Supplied data.
——————

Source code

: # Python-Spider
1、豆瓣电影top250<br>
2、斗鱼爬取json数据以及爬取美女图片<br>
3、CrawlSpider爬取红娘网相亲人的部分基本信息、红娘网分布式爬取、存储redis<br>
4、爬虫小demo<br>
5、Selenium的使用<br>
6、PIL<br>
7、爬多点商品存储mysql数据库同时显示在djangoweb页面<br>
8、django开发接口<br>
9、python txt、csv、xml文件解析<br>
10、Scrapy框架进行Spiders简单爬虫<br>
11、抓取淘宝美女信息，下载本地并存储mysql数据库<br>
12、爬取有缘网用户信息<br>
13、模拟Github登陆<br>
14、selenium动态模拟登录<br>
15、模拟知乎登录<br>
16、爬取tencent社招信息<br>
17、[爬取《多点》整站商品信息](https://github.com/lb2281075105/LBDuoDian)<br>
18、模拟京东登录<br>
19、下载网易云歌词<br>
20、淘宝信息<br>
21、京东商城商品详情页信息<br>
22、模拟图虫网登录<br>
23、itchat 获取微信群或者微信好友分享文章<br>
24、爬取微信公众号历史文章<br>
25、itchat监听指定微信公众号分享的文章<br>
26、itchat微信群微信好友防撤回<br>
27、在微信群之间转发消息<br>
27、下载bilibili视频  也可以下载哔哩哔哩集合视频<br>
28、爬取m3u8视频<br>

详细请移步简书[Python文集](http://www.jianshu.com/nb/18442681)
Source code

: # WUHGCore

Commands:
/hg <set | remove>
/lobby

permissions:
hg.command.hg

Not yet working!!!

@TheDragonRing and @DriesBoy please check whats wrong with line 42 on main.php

——————

Assigned task.
Please duplicate the listing word for word, from the line with "详细请移步简书[Python" up to and including its final line.

Exercise result.
详细请移步简书[Python文集](http://www.jianshu.com/nb/18442681)
Source code

: # WUHGCore

Commands:
/hg <set | remove>
/lobby

permissions:
hg.command.hg

Not yet working!!!

@TheDragonRing and @DriesBoy please check whats wrong with line 42 on main.php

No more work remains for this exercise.